(Collected data)
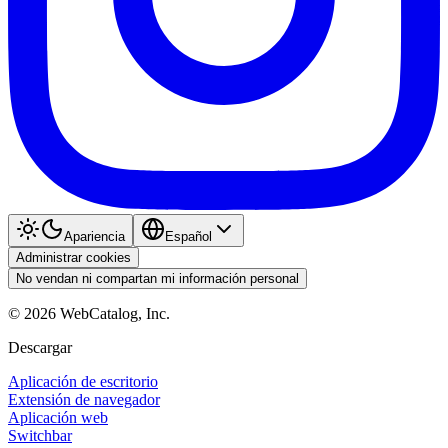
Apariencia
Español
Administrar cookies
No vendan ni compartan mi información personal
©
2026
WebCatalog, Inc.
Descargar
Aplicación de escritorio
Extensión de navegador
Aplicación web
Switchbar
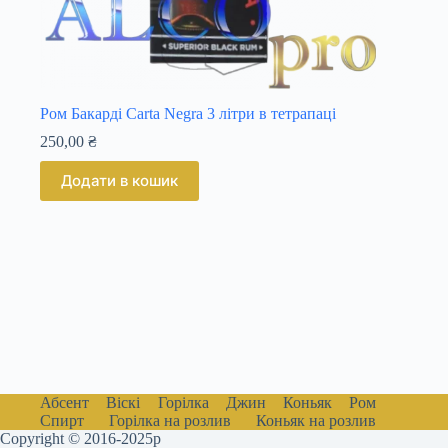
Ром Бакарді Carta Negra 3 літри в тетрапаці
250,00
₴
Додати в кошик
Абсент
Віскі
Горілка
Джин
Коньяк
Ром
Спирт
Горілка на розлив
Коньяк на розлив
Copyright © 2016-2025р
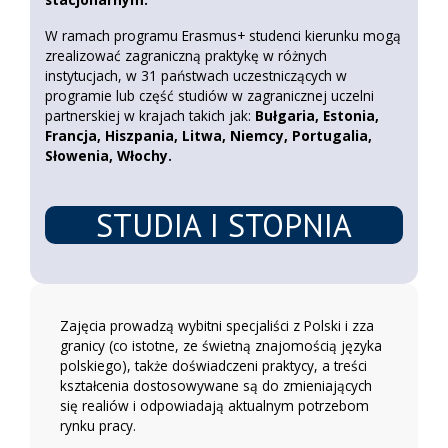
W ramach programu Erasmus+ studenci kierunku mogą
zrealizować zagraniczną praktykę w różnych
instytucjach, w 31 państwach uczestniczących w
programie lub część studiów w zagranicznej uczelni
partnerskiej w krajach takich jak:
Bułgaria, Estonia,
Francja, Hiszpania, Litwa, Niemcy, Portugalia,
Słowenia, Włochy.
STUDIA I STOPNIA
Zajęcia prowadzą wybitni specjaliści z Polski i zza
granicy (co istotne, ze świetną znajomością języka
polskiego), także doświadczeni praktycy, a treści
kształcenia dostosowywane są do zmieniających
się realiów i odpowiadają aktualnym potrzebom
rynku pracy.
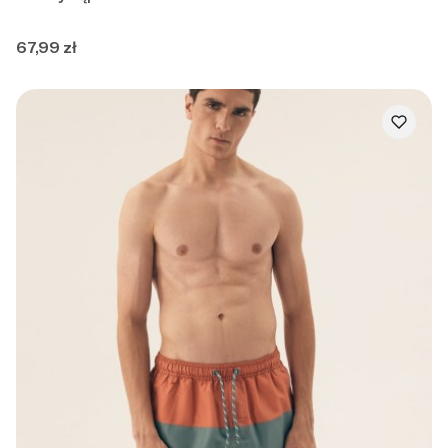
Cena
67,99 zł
==
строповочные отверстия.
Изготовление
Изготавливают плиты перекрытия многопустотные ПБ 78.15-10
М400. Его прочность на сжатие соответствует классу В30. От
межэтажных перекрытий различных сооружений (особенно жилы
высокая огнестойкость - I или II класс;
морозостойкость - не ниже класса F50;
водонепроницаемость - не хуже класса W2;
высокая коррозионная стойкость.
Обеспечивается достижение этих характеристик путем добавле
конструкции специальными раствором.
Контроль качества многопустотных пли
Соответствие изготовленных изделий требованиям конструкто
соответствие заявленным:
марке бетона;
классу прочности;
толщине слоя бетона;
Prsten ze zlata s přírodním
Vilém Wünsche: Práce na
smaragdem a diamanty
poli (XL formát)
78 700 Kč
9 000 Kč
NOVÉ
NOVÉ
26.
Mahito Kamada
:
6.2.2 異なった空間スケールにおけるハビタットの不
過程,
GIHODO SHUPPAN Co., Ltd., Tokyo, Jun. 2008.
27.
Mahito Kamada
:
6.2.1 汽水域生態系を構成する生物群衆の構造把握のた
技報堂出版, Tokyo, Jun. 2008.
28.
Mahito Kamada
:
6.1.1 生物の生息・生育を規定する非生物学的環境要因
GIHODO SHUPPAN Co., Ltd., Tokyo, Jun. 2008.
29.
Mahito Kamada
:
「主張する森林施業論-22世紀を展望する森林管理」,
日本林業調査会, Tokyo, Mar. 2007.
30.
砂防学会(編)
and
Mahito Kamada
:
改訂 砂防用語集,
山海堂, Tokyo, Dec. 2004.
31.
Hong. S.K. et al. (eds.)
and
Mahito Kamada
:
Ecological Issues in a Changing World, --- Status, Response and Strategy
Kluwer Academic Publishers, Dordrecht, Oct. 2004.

> _What you have to do_
Find every line in the entries above that contains the string "классу", and copy each of those lines. Treat uppercase and lowercase as different.

> _Result for this task_
М400. Его прочность на сжатие соответствует классу В30. От
классу прочности;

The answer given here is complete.